У старого Стольникова слезы показались на глазах. Он не мог продолжать рассказа и знаком показал сыну, чтобы тот досказал за него.
— За царской ратью, — сказал молодой Стольников, — монголы гнали стада быков, коров, баранов, овец и лошадей, и каждое животное несло на себе в мешках зерно на целые два месяца — до новой травы, для своего пропитания. Этот скот, под ответственностью начальников, стали раздавать крестьянам. На Пасху, в Светлое Христово Воскресенье царь с Патриархом вошли в Москву и в Успенском соборе служили заутреню. После семилетнего молчания ожила Москва гулом колоколов всех сорока сороков церквей.
Без пяти минут в двенадцать часов старый Стольников поднялся.
— Хотите, — сказал он, — я представлю вас здесь молодой царевне, Радости Михайловне?
— Как же так? — спросил Коренев и вдруг почувствовал волнение, подобное тому, какое охватывало его в Потсдаме и Вердере перед таинственным появлением призрака.
— А вот увидите, — сказал старик. — Я думаю, царевна не осерчает на меня.
Он пригласил следовать за собой, и они вошли в большую залу. По стенам висели в тяжелых золотых рамах портреты царей московских и государей Всероссийских. Впрочем, разглядеть их не удалось, так как старик, взглянув на часы, поспешно подошел к выключателю и загасил горевшую наверху электрическую люстру. После этого он распахнул окно и спустил белую, матовую, туго натянутую штору. Резные тени листьев кустов, брошенные луной, упали на нее. Старик повернул какой-то глухо щелкнувший ключ, и тени исчезли. Занавесь начала светиться тусклым синеватым светом. Все молчали, в большом зале была тишина, и гулко о стены отдался кашель кашлянувшего два раза Клейста. Едва намечались черные тени столпившихся в десяти шагах от таинственного экрана людей. Свет то усиливался, то ослабевал и, когда усиливался, принимал золотистый оттенок. От экрана раздался сначала глухой шум, как тогда у Шагина, когда появился портрет императора, но сейчас же донеслось удаленное пение. Женский молодой, свежий голос пел старый романс Глинки «Северная звезда». Его услышали уже с середины. Чуть колеблясь донеслось:
Звезда — северная…
Голос становился слышнее. Одновременно на экране стали обрисовываться мутными, но становящимися постепенно более ясными красками очертания комнаты. Стали приметны бледно-розовые с шитыми белыми розами штофные обои, в золотых багетах картины и горящие подле них бра о трех свечах, золоченые диваны и кресла, крытые таким же штофом, фарфоровая лампа с большим абажуром и под ней брошенная работа — клубки шелка и материи, растянутой на пяльцах, большой серый дымчатый кот, спящий у диванной подушки, ширмы, столик с бронзовой с фарфором чернильницей, тяжелая, под цвет обоев занавесь, из-за которой уже более отчетливо неслось:
Призадумалась, пригорюнилась,
На кольцо свое обручальное
Уронила она слезу крупную…
О далеком о нем
Вспоминаючи…
Певица кончила, и несколько женских голосов сказали:
— Отлично!.. Прелестно!.. Какой восторг слушать вас, Лидия Федоровна…

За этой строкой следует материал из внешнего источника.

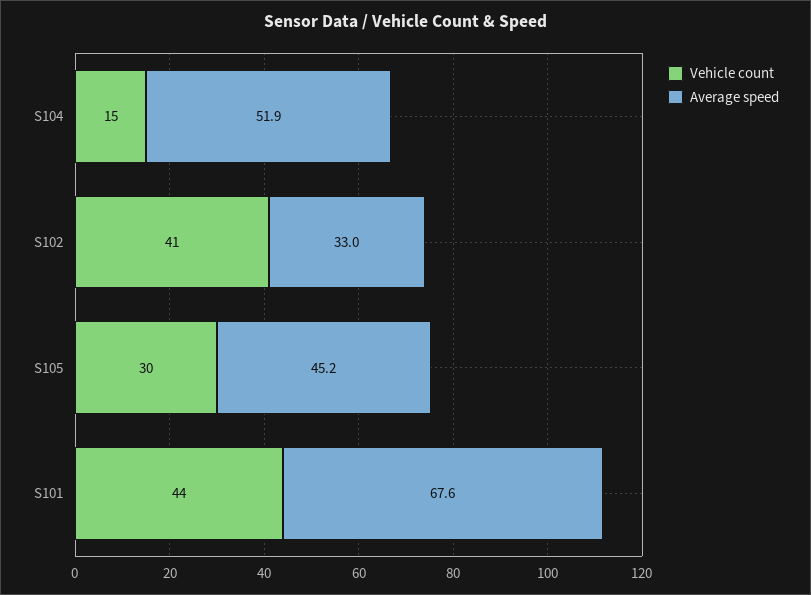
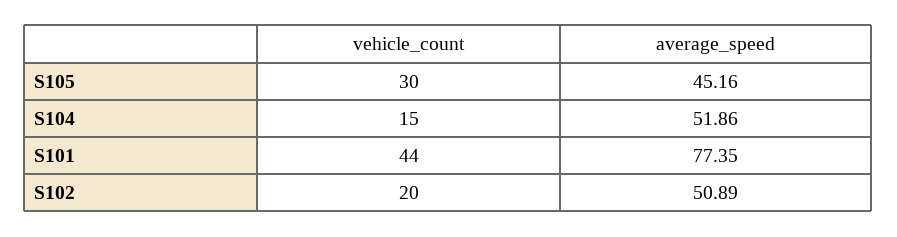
Vehicle count, S102: 41 -> 20
Average speed, S102: 33 -> 50.89
Average speed, S101: 67.6 -> 77.35

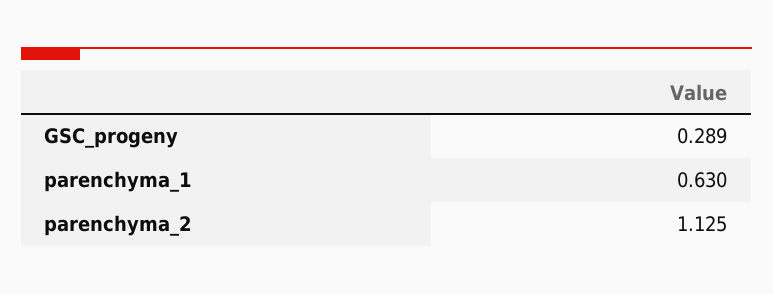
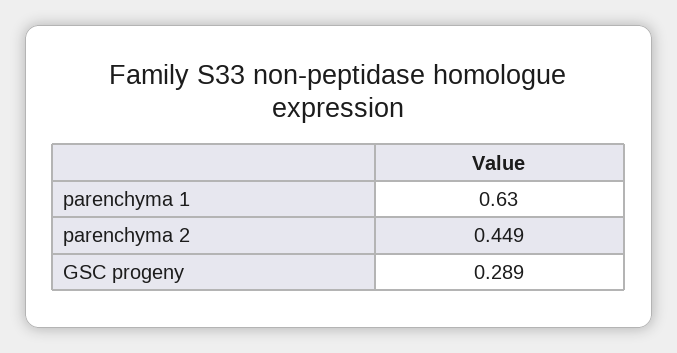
parenchyma_2: 1.125 -> 0.449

И сейчас же портьера раздвинулась, и в комнату вошла молодая девушка. Она чуть прищурила синие глаза, опушенные длинными, загнутыми вверх ресницами, точно всматривалась в темноту, и сейчас же широко открыла их, и громадные, лучистые, ясные, они засияли на экране живым блеском. Русые волосы были расчесаны в две толстые косы с вплетенными в них голубыми лентами и нитками белого жемчуга. На тонкой, как у девочки, шее лежало широкое ожерелье из жемчужин. Глухое белое платье из атласа охватывало ее стройный стан и спускалось до самых пальчиков маленьких ножек, обутых в голубые сафьяновые туфельки.
— Спокойной ночи, батюшка воевода, Владимир Николаевич, — раздался с экрана хрустально-чистый голос. Коренев почувствовал, что она повернула на него свои глаза, и узнал свой призрак.
Русые косы были через плечи брошены на грудь и вдоль рук спускались толстыми блестящими змеями. Грудь волновалась под мелкими камушками ожерельев, розовые щеки вдруг побледнели, в потемневших зрачках появилась тревога. Она сделала шаг назад, прикоснулась к чему-то на стене за портьерой, и ее образ стал бледнеть, краски платья тухли, сливались с материей обоев, теряли контуры и, наконец, исчезли.